A 最近の大手銀行と同様に基本的には相続センターでの一括管理になっています。相続センターと電話でやり取りしながら郵送による手続になりますね。一般的に信託銀行は、通常の銀行のように支店の数が多くないため遠方からの手続になる場合が多く、支店に出向く必要のない相続センターでの取り扱いは、ありがたいと言えるでしょう。
Q 残高証明書の取得も相続センターになるのでしょうか?
A 信託銀行は都会の繁華街にしか店舗が無いので、残高証明書取得のためだけに店舗に出向くことになると相続センターを作った意味が無くなるので、残高証明書も相続センター経由で取得できるところが多いです。三井住友信託銀行も相続センター経由で残高証明書を取得できます。
Q 相続センター経由での残高証明書の取得で何か注意点はありますか?
A あります。銀行によって取り扱いが分かれますが、残高証明書の発行手数料を相続する預貯金から差し引いてくれる銀行は特に問題は起こりません。しかし三井住友信託銀行のように発行手数料を相続財産とは別に請求するところは問題があります。

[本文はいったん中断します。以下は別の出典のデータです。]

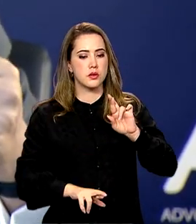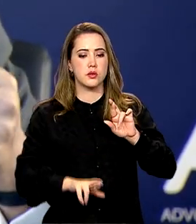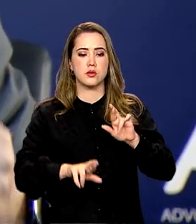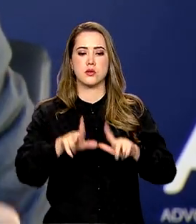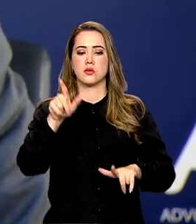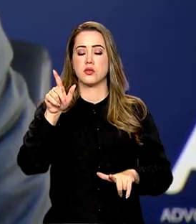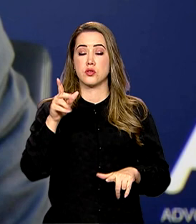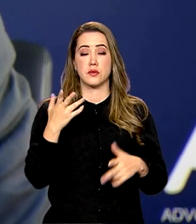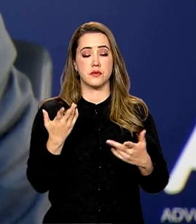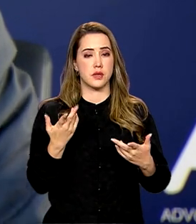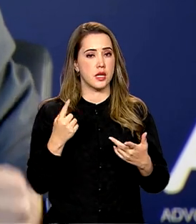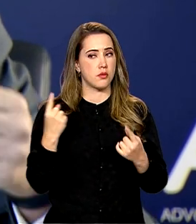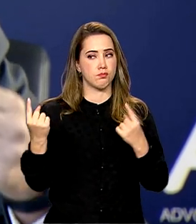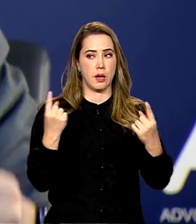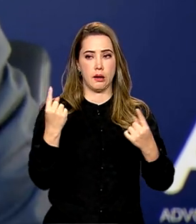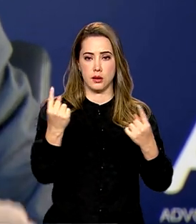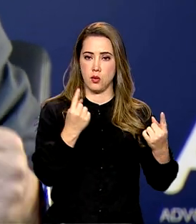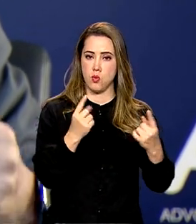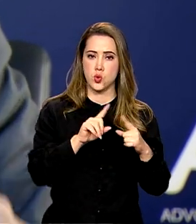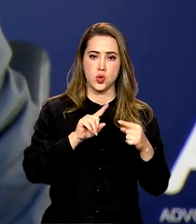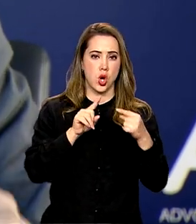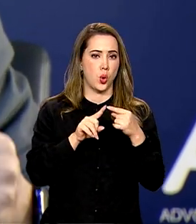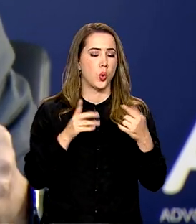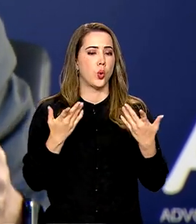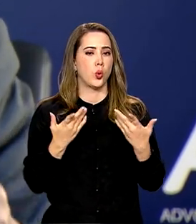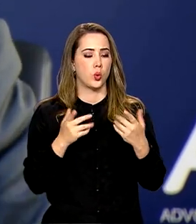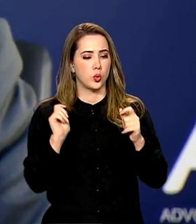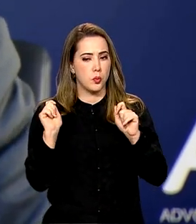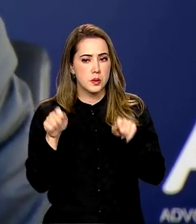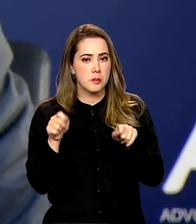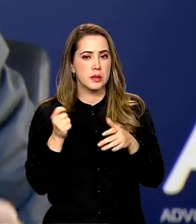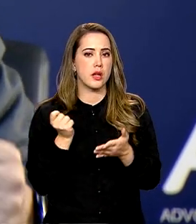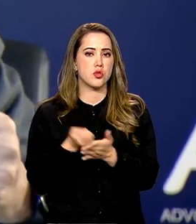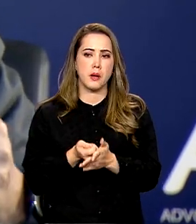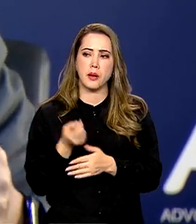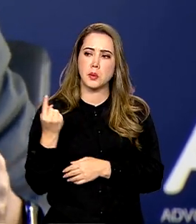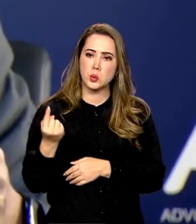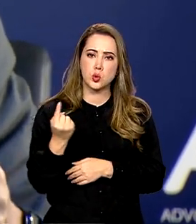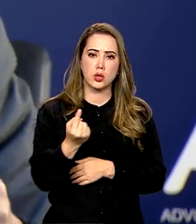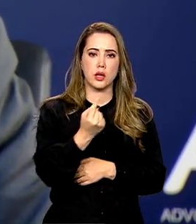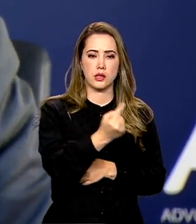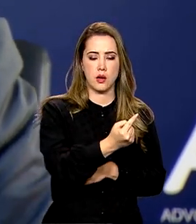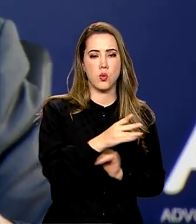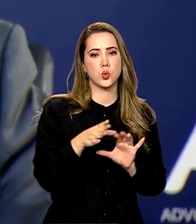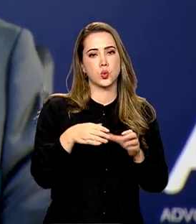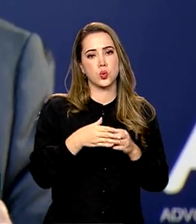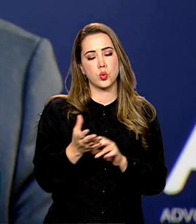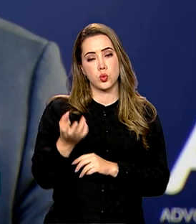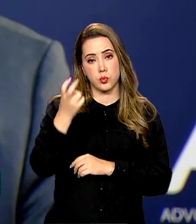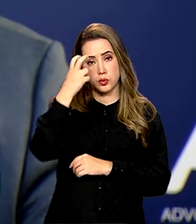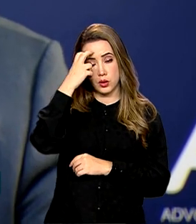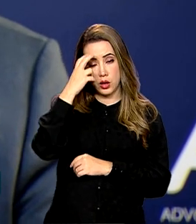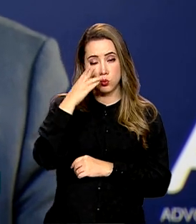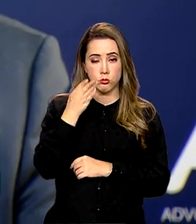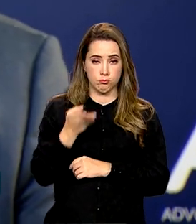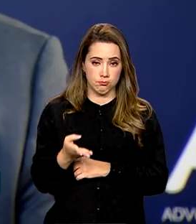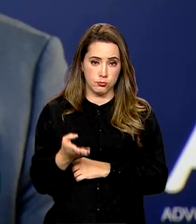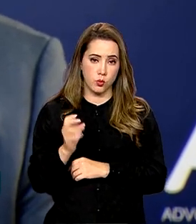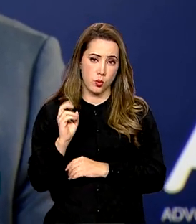individualizadas, considerando a situação, a capacidade de pagamento, a situação econômica de cada gente,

Q 発行手数料を相続財産とは別に請求されると何が問題なのでしょうか?
A 振り込みにより支払うことになるので別途、振込手数料がかかるからです。例えば三井住友信託銀行の場合だと残高証明書代200円を払うために、何と550円の振込手数料を余分に払うことになります。これは痛いですね。しかし、これを嫌がると数少ない支店に直接出向いて取得することになります。場所によっては往復の交通費の方が振込手数料よりも高くなることもあるでしょう。
Q 確かに振込手数料を払うのは避けたいですね。何とかならないのでしょうか?
A 実際に、相続する預貯金から差し引いてくれる銀行も数は少ないですが存在します。となると、事務的に不可能ではないということになります。この方が相続手続をする側からしたら絶対に便利でありがたいですよね。
恐らく推測ですが、今までのやり方を変える時に、一時的に大きな負担が発生するという事情があるのでしょう。しかし可能にしている銀行は、それをやり遂げたということになりますから、是非、全ての銀行が見習って欲しいと思います。